Incidentally, talking of McKinsey, here is a link to their latest study of productivity trends. They argue that labor-saving productivity improvements do not destroy jobs over time. Generally reductions in the price of the goods produced mean comsumers now have additional resources to spend on new and different goods. Time to shop!
Historically this is true. We eliminated most jobs in subsistence agriculture in the west, which of course employed the majority of the population in medieval times. We are not worse off for it.
But the nature of the new goods and services which appear matter as well, and the nature of the demand and preferences themselves. The study does not really get to grips with this. If people can afford a car for the first time, two or three generations ago, that boosts an auto industry that employes hundreds of thousands in everything from steel production to car loans to final assembly to retail. If people now choose to spend more time on Facebook, how many extra jobs does it create? Not many.

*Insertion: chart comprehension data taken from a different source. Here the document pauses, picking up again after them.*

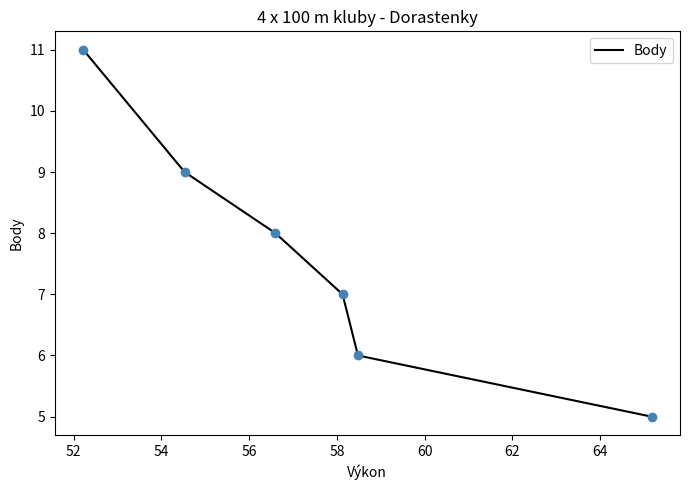

True or false: there are more than 0 points higher than both neighbors.

False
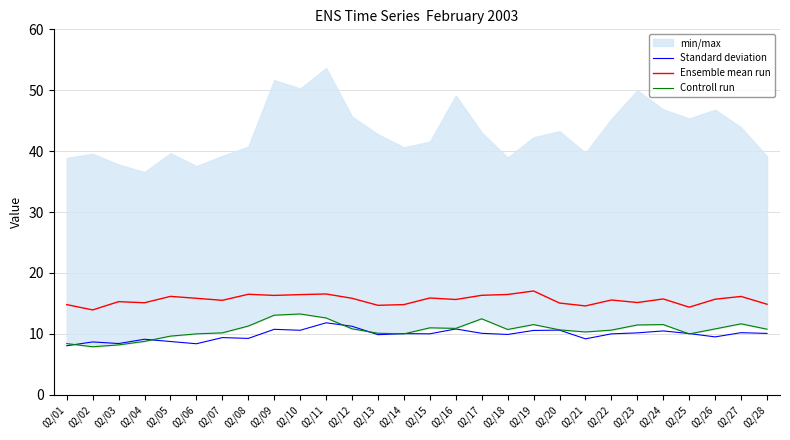

How many interior local peaks does the Ensemble mean run series have?

9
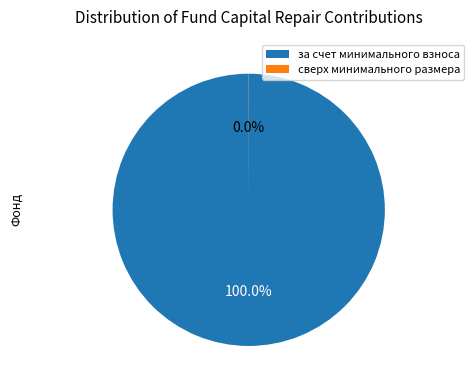

What is the largest slice in the pie chart?

за счет минимального взноса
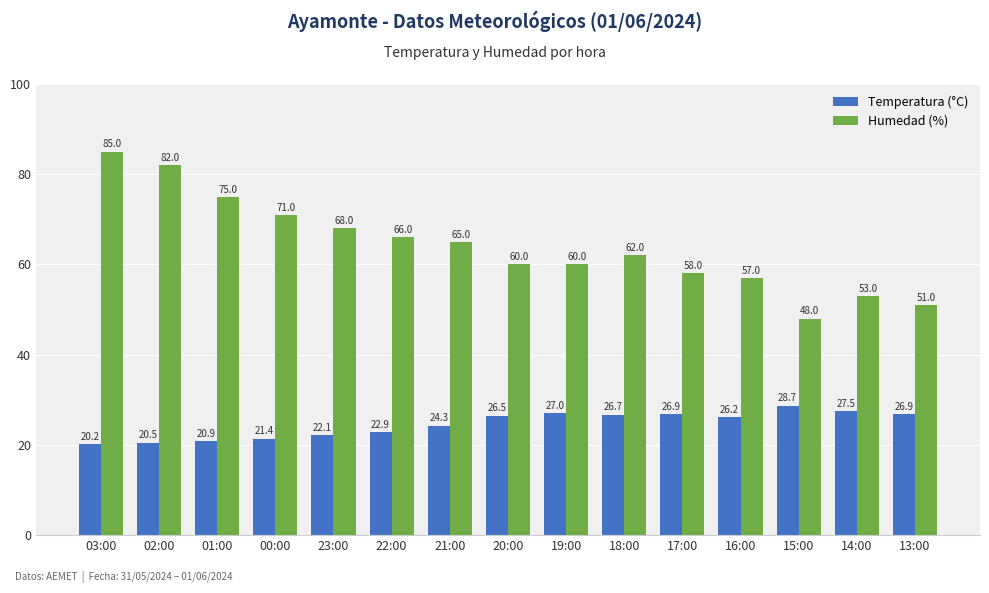

List the series in order of their overall mean, lowest first.

Temperatura (°C), Humedad (%)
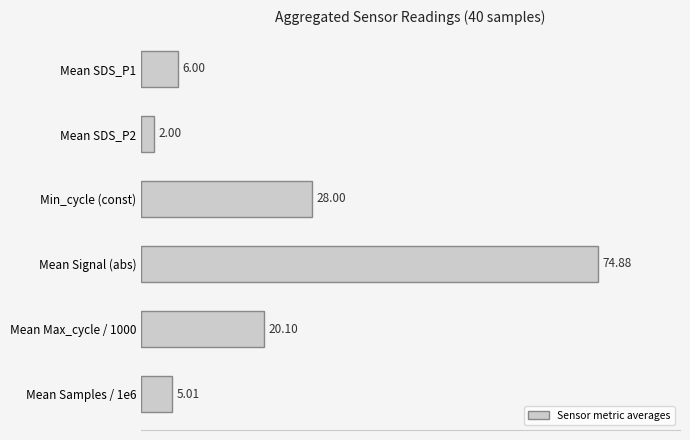

At which label is the value closest to 38?

Min_cycle (const)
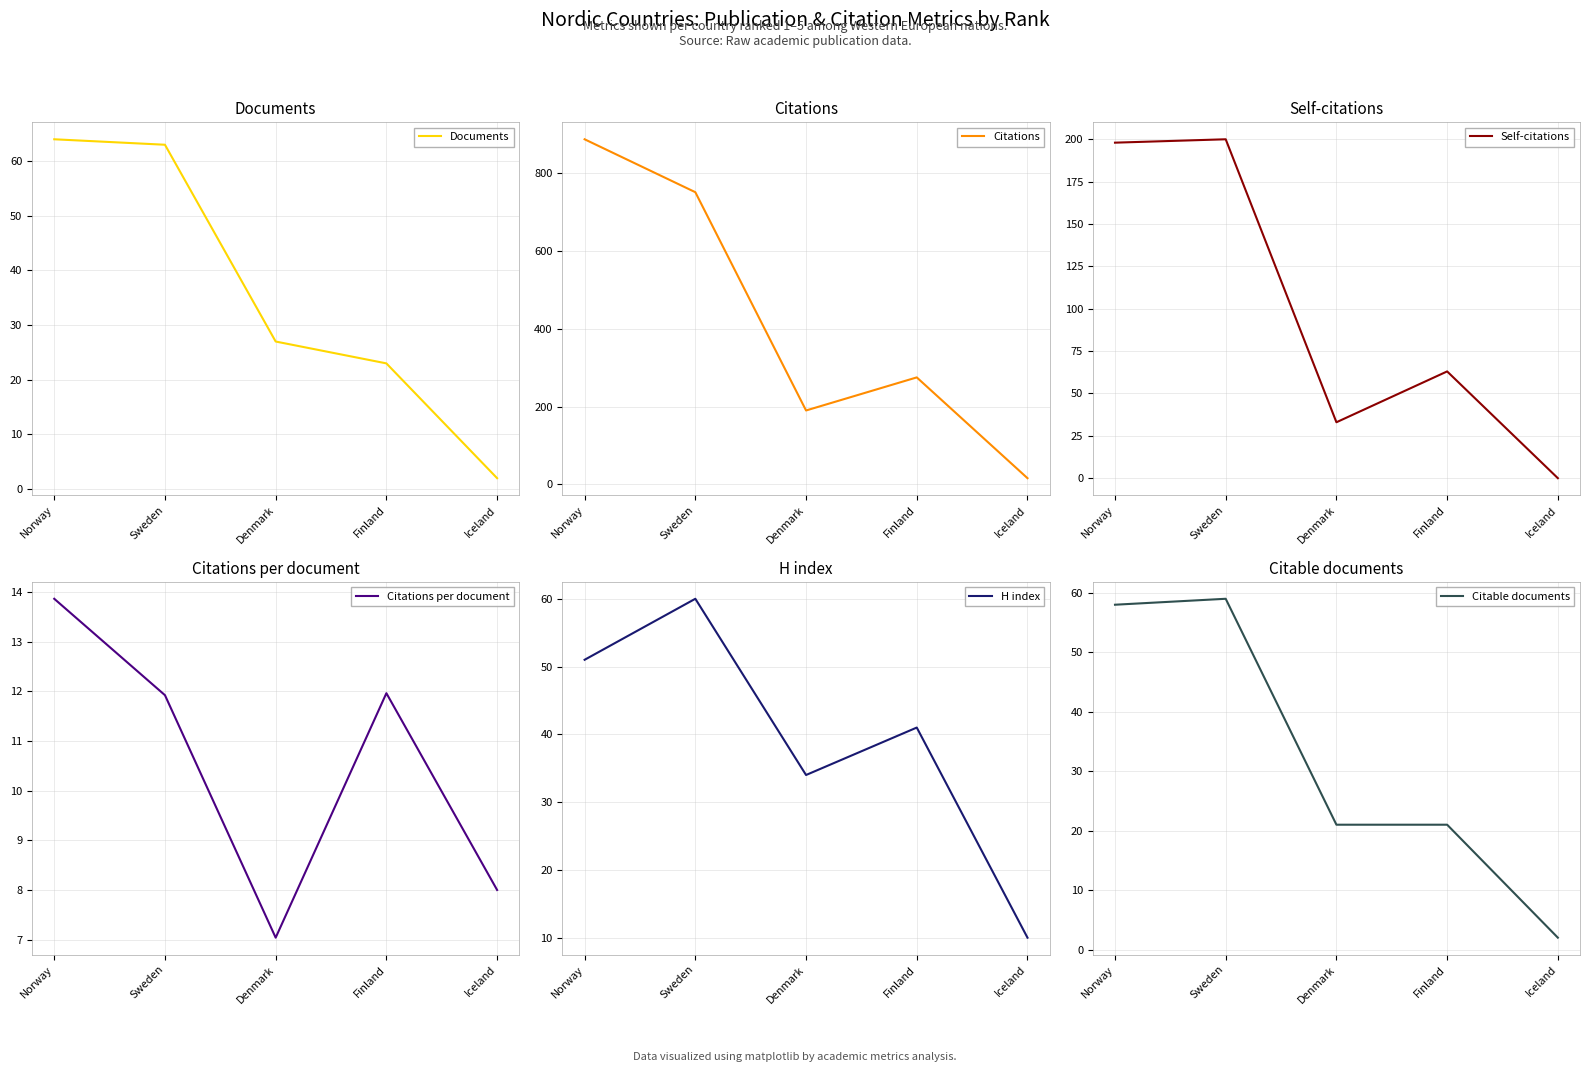

What are all the series names shown in the legend?

Documents, Citations, Self-citations, Citations per document, H index, Citable documents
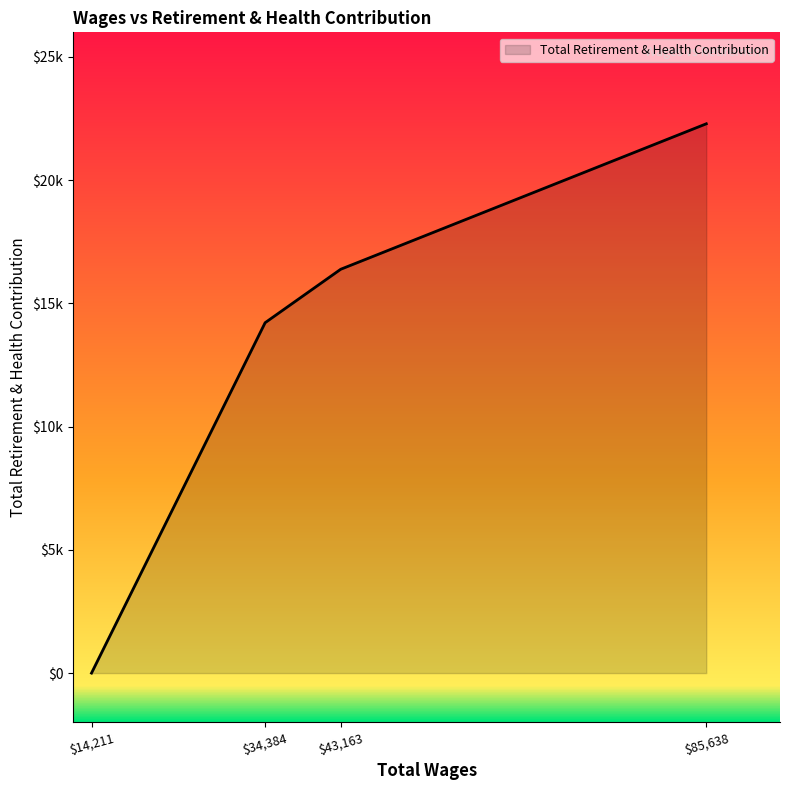

Is this an area chart (filled region under the line)?

Yes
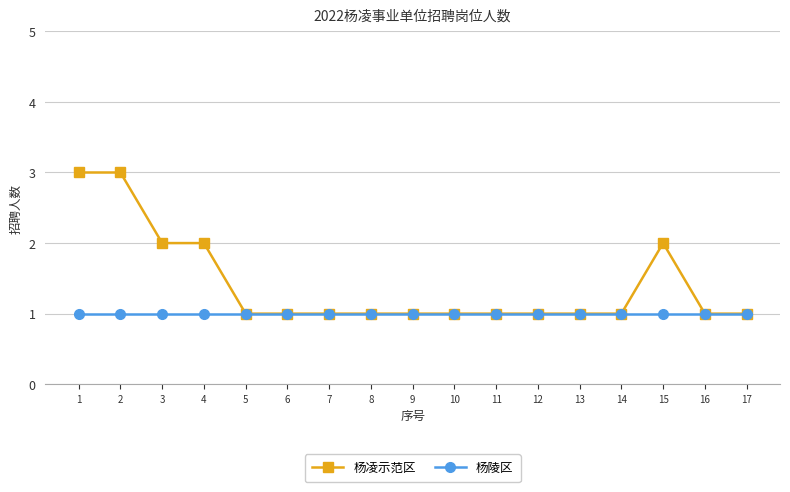

What is the maximum value shown in the chart?

3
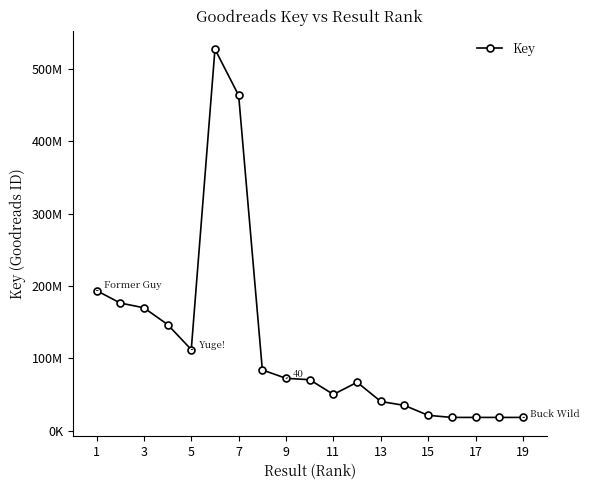

Does the chart have visible grid lines?

No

Too much economic commentary has in essence a faith that "something will turn up" to employ people providing new goods and services, because it always has before. But if the nature of needs and technology is changing, you can't simply assume that.
There is plenty of scope for improvements in productivity in existing goods and services, too, expecially in sectors like healthcare. This line from the report really struck me: "Today, nurses still spend less than 40 percent of their time with patients and the rest on paperwork." Healthcare has been one of the biggest sources of job growth in the last ten years. But it is extremely inefficient.